- ACTIVITY
Set down, character for character, everything in the records below from the line holding "- Asynchronous programming" down to the line holding "Notice that after", and no other line.
╔══
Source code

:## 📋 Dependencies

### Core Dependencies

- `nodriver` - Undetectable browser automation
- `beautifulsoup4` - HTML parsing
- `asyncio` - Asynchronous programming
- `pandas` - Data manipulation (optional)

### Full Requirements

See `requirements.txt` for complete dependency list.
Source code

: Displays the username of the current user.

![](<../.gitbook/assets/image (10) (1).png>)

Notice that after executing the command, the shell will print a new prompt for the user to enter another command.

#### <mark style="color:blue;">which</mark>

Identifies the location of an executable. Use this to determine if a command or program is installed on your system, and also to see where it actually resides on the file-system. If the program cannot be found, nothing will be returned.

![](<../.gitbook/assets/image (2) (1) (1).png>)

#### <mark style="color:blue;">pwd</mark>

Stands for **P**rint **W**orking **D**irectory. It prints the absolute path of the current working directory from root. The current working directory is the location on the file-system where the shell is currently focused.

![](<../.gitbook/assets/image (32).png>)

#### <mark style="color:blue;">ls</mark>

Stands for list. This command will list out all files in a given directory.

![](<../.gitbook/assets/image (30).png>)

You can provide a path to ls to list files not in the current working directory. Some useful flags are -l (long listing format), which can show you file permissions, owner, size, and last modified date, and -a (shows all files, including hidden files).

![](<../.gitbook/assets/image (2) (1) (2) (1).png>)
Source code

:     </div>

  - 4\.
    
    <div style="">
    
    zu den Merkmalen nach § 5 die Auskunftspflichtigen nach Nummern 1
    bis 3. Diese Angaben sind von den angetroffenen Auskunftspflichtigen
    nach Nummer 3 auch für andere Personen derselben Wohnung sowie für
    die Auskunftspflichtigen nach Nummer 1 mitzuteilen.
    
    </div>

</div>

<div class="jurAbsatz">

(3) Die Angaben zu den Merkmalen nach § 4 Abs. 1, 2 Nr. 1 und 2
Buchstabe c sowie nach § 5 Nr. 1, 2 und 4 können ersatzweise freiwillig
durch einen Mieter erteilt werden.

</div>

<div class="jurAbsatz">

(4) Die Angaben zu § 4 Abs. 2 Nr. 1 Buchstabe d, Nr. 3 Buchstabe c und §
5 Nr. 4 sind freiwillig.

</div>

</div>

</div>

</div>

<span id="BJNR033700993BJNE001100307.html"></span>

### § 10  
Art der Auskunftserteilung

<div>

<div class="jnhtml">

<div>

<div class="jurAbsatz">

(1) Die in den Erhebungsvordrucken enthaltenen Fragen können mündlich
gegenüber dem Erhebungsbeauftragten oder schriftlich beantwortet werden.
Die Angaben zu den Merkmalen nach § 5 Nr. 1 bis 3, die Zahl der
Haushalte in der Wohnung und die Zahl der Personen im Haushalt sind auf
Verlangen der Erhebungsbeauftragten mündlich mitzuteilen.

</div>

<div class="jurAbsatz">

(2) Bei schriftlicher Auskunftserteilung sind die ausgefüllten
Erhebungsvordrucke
╚══
- RESULT OF THE EXERCISE
- `asyncio` - Asynchronous programming
- `pandas` - Data manipulation (optional)

### Full Requirements

See `requirements.txt` for complete dependency list.
Source code

: Displays the username of the current user.

![](<../.gitbook/assets/image (10) (1).png>)

Notice that after executing the command, the shell will print a new prompt for the user to enter another command.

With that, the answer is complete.